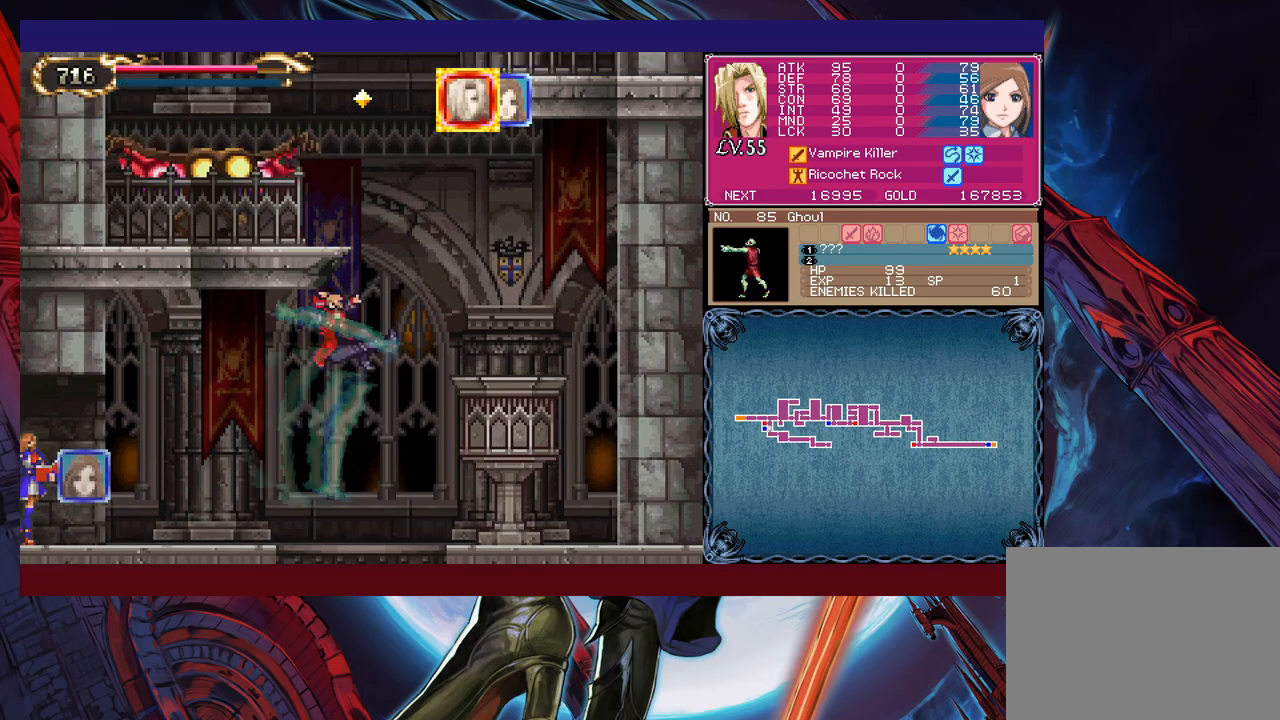
{"buttons": [], "left_stick": "up-left", "events": [[50, "Y", "up"], [133, "Y", "down"], [183, "Y", "up"], [183, "left_stick", "up-right"], [333, "Y", "down"], [400, "Y", "up"], [433, "left_stick", "up-left"]]}
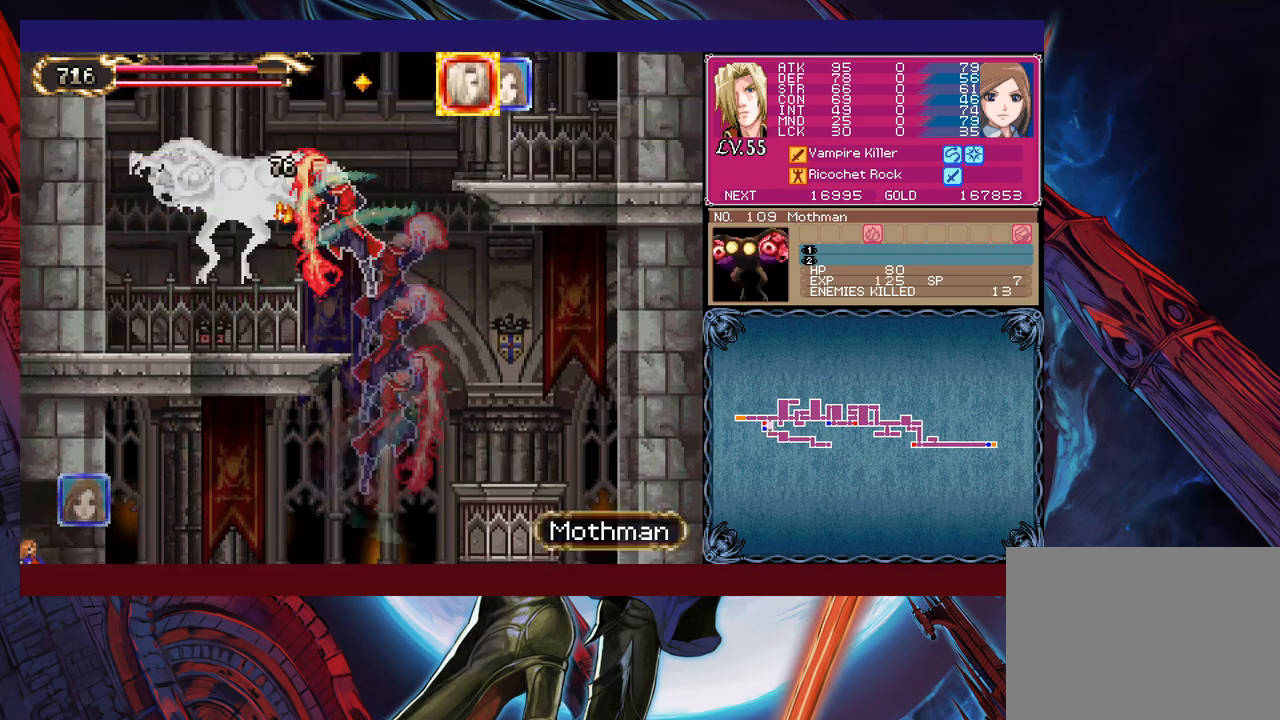
{"buttons": [], "left_stick": "up-right", "events": [[33, "Y", "down"], [83, "left_stick", "up-right"], [100, "Y", "up"], [150, "Y", "down"], [200, "Y", "up"], [250, "Y", "down"], [300, "left_stick", "up"], [350, "Y", "up"], [400, "Y", "down"], [450, "Y", "up"], [483, "left_stick", "up-right"]]}
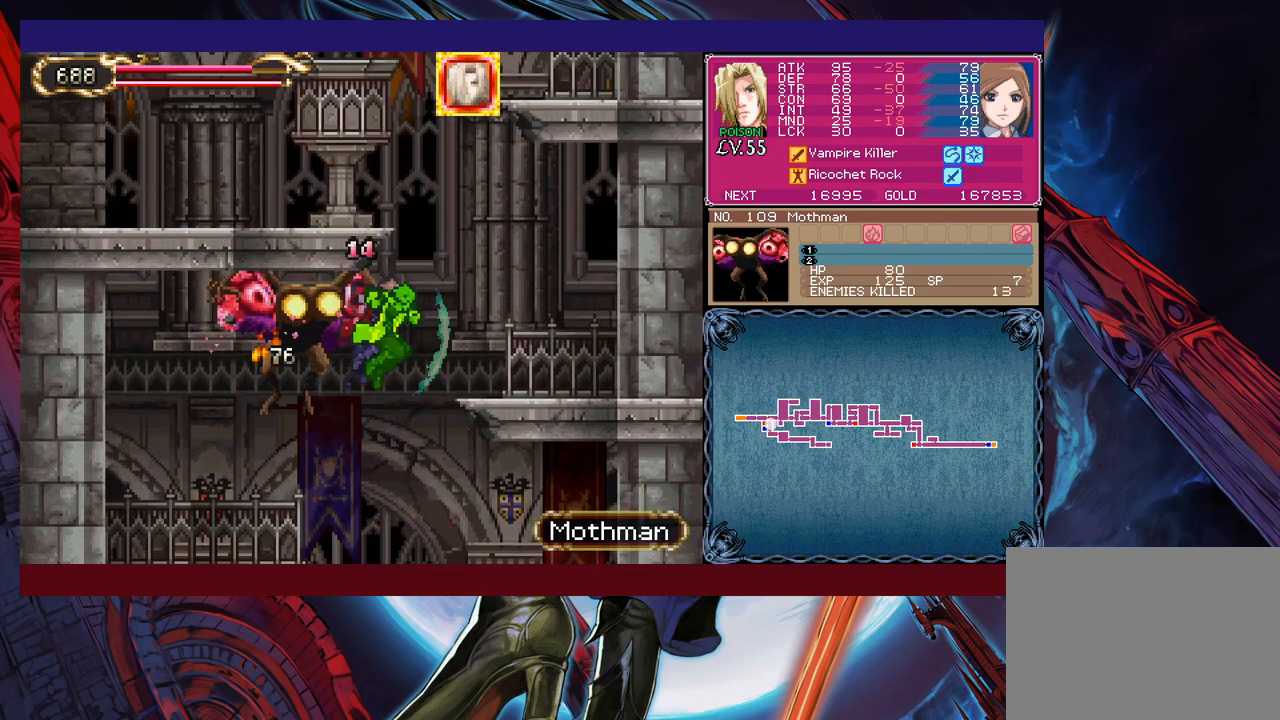
{"buttons": [], "left_stick": "up-left", "events": [[100, "Y", "down"], [150, "Y", "up"], [300, "left_stick", "up-left"], [433, "Y", "down"], [500, "Y", "up"]]}
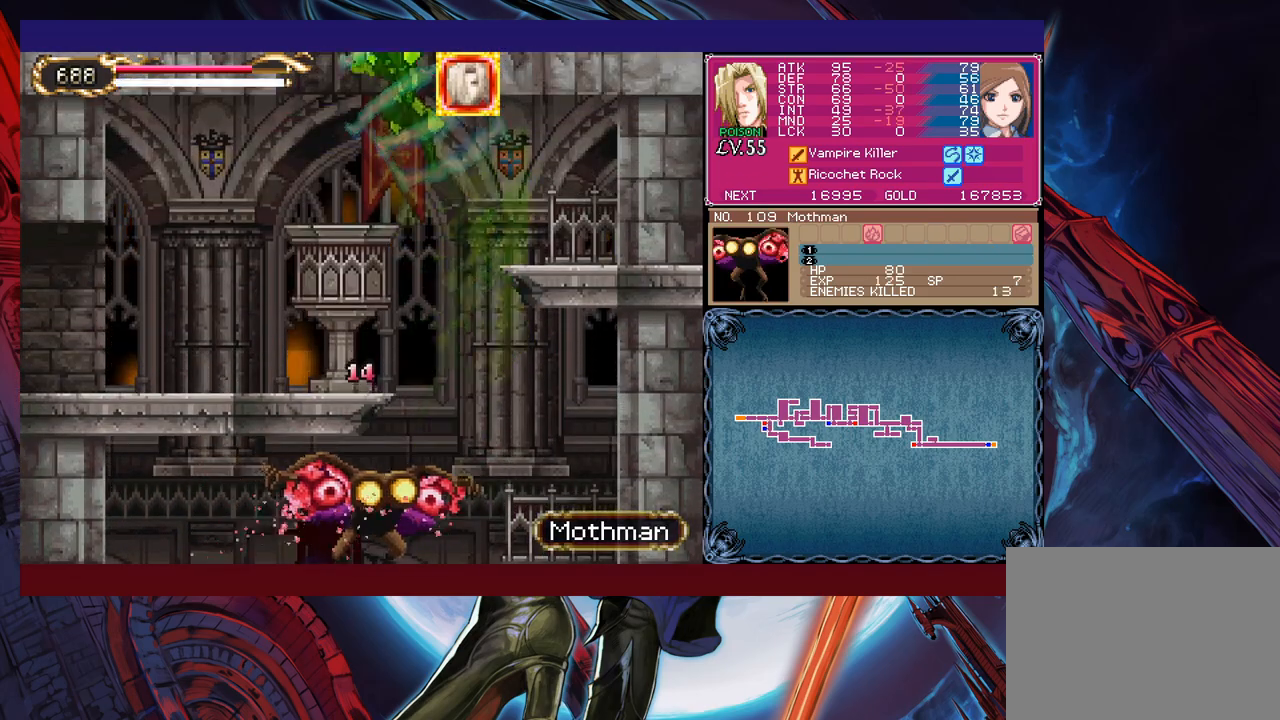
{"buttons": [], "left_stick": "down-left", "events": [[50, "Y", "down"], [133, "Y", "up"], [300, "left_stick", "down-left"], [350, "B", "down"], [400, "B", "up"], [450, "B", "down"], [500, "B", "up"]]}
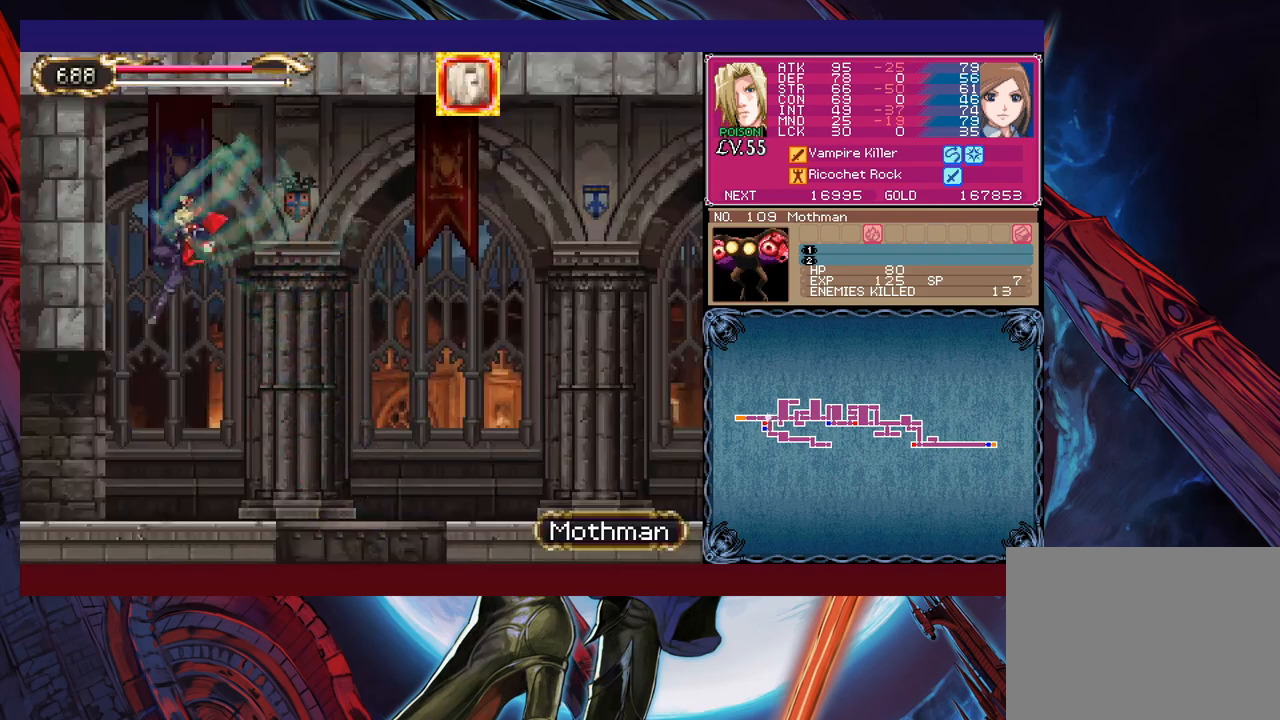
{"buttons": [], "left_stick": "left", "events": [[50, "left_stick", "left"]]}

• • • • •

Search the data above for the word "right" and show every line that has it.

Result »
{"buttons": [], "left_stick": "up-left", "events": [[50, "Y", "up"], [133, "Y", "down"], [183, "Y", "up"], [183, "left_stick", "up-right"], [333, "Y", "down"], [400, "Y", "up"], [433, "left_stick", "up-left"]]}
{"buttons": [], "left_stick": "up-right", "events": [[33, "Y", "down"], [83, "left_stick", "up-right"], [100, "Y", "up"], [150, "Y", "down"], [200, "Y", "up"], [250, "Y", "down"], [300, "left_stick", "up"], [350, "Y", "up"], [400, "Y", "down"], [450, "Y", "up"], [483, "left_stick", "up-right"]]}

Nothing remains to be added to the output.